While many financial markets — from tech stocks to cryptocurrencies — have experienced wild gyrations over the past year or so, gold has barely gone anywhere. Gold’s lackluster performance is even more surprising considering the fact that U.S. inflation is at a 39-year high of 7% (gold has traditionally been a hedge for inflation). Though it may be tempting to write gold off, it is worth keeping an eye on an interesting technical pattern that is currently forming in the price of gold.
For much of the past year-and-a-half, gold has been forming a technical consolidation pattern known as a triangle pattern. This pattern implies that a strong move is likely to occur once gold breaks out from it in a convincing manner. If gold breaks out to the upside with strong volume, it would likely indicate that another leg of the bull market is ahead. On the other hand, if gold breaks down from the pattern, it would indicate that further weakness is likely ahead.
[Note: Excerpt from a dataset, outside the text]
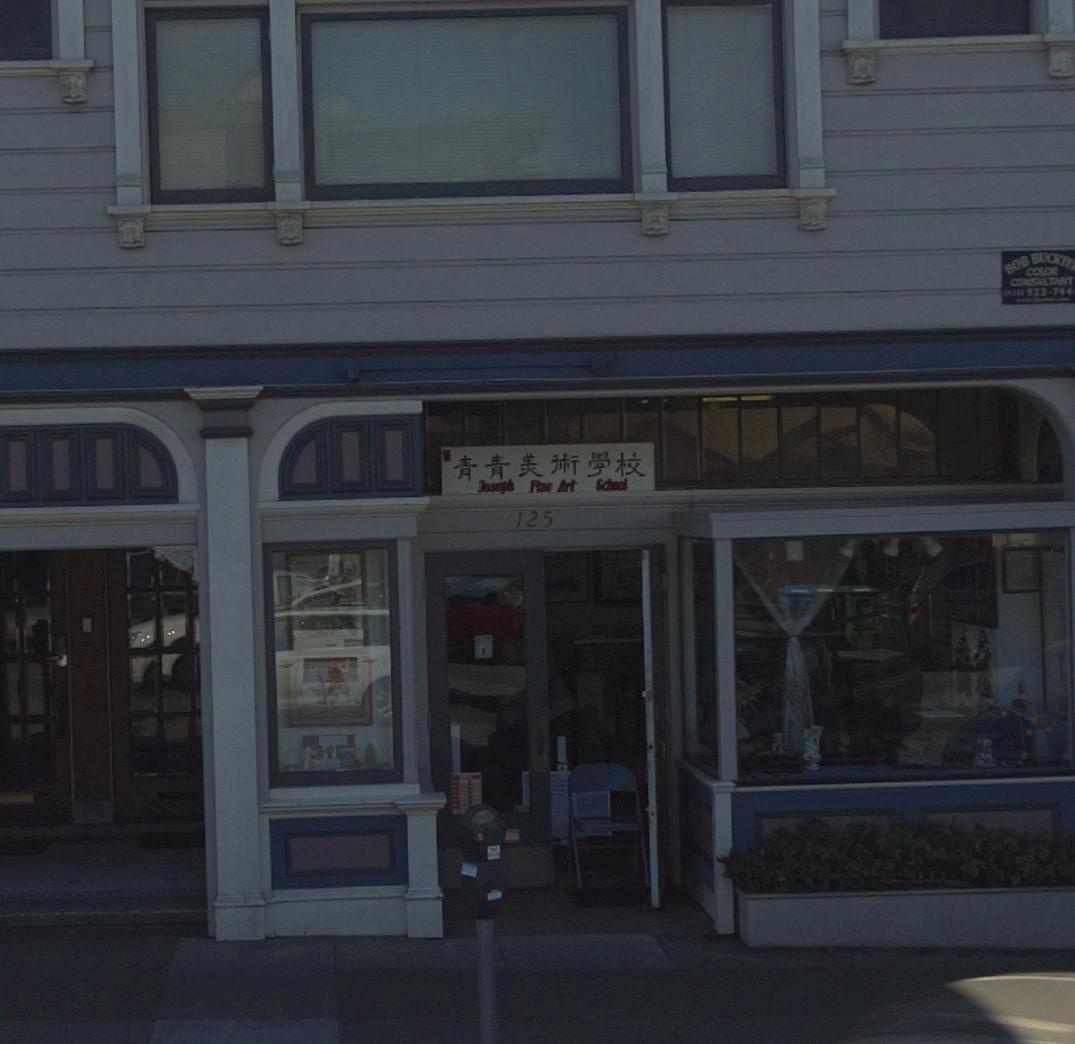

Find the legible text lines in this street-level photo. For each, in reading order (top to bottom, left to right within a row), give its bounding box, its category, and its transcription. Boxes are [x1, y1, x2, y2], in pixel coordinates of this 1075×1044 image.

The monthly chart of gold helps to put the recent triangle into perspective in addition to showing the metal’s long-term uptrend line that began in the early-2000s:
The U.S. and global economy is slowing down rapidly, which means that the Fed and other central banks will not likely be able to unwind their monetary stimulus programs as quickly as expected, which could be a bullish breakout catalyst for gold. A potential bearish catalyst for gold, however, is one in which inflation numbers continue to come in hot (or even hotter), which would cause the Fed and other central banks to panic and attempt to crush inflation with much tighter monetary policies. Though I am a long-term believer in gold and silver, I am eagerly waiting to see how gold breaks out from its triangle pattern.